My thoughts wander back to the metaphorical abundance of the web. It risks becoming the most banal of clichés, and yet as we reach for images, it offers itself in so many ways:
The divine Persons are subsistent relations, and the world, created according to the divine model, is a web of relationships. Creatures tend towards God, and in turn it is proper to every living being to tend towards other things, so that throughout the universe we can find any number of constant and secretly interwoven relationships. (Pope Francis, Laudato Si’, para 240)
The cosmos is interaction; life organizes relative information. We are a delicate and complex embroidery in the web of relations of which, as far as we currently understand it, reality is constituted. (Carlo Rovelli, Helgoland, p. 155)
Each of us is now connected through the worldwide web, no matter how strenuously we try to resist it. We tremble on the brink of the unknown, as revolutions in Artificial Intelligence usher in an era for which we are unprepared, for which we can never be prepared, when language spirals out of human control and lays claim to every lie as a fact of life. The web of life risks being consumed by this new and deadly web.
Yet can AI replicate poetry and literature? We can’t ask such questions without asking what it means to speak of the soul, not just as an attribute of the human but as the transcendent sustaining source of all life, all meaning, all futurity.

Input data:
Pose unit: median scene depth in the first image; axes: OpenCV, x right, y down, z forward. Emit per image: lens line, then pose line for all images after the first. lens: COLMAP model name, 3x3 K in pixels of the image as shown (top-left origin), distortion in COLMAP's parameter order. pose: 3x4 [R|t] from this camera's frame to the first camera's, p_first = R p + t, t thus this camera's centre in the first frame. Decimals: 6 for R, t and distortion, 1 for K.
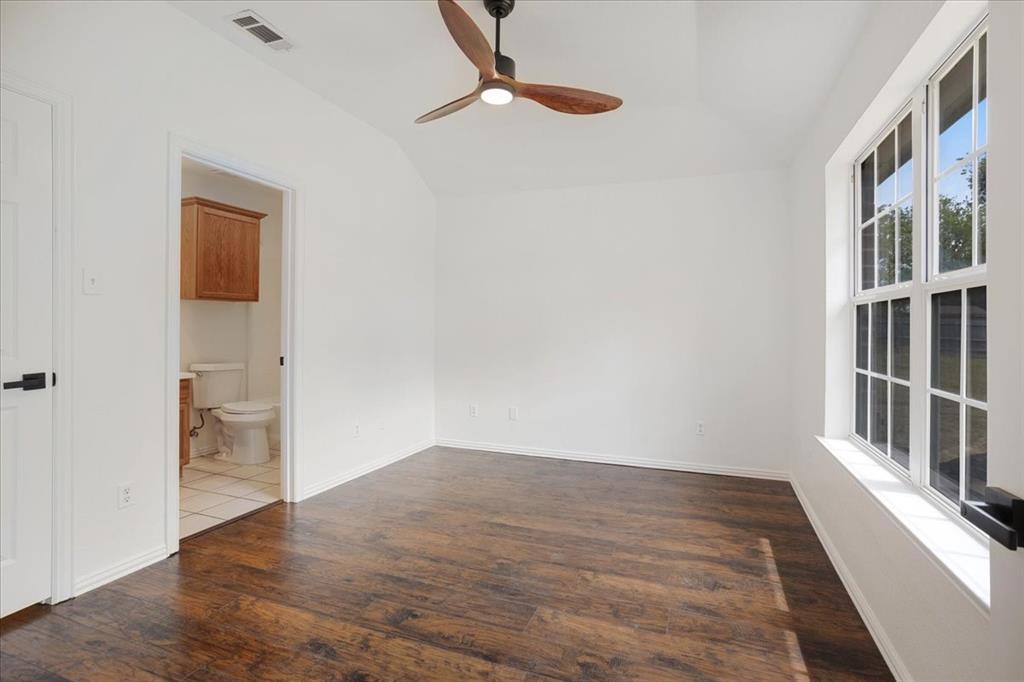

Work order 1: Translate this sentence from the reflection on the web into Spanish: "The web of life risks being consumed by this new and deadly web."
Work order 2: In the reflection on the web, which book and page is the Carlo Rovelli quotation taken from?
Work order 3:
For each statement, say whether it agrees with the reflection on the web, and quote the words that decide it.
(a) The quotation from Laudato Si’ is taken from paragraph 240.
(b) The writer says we are ready for the era that AI is bringing in.
(c) The writer calls the image of the web a fresh, unused idea.

Worked solution 1: La red de la vida corre el riesgo de ser consumida por esta nueva y mortífera red.

Worked solution 2: Helgoland, page 155.

Worked solution 3:
(a) Yes: "(Pope Francis, Laudato Si’, para 240)"
(b) No: "for which we are unprepared, for which we can never be prepared"
(c) No: "It risks becoming the most banal of clichés"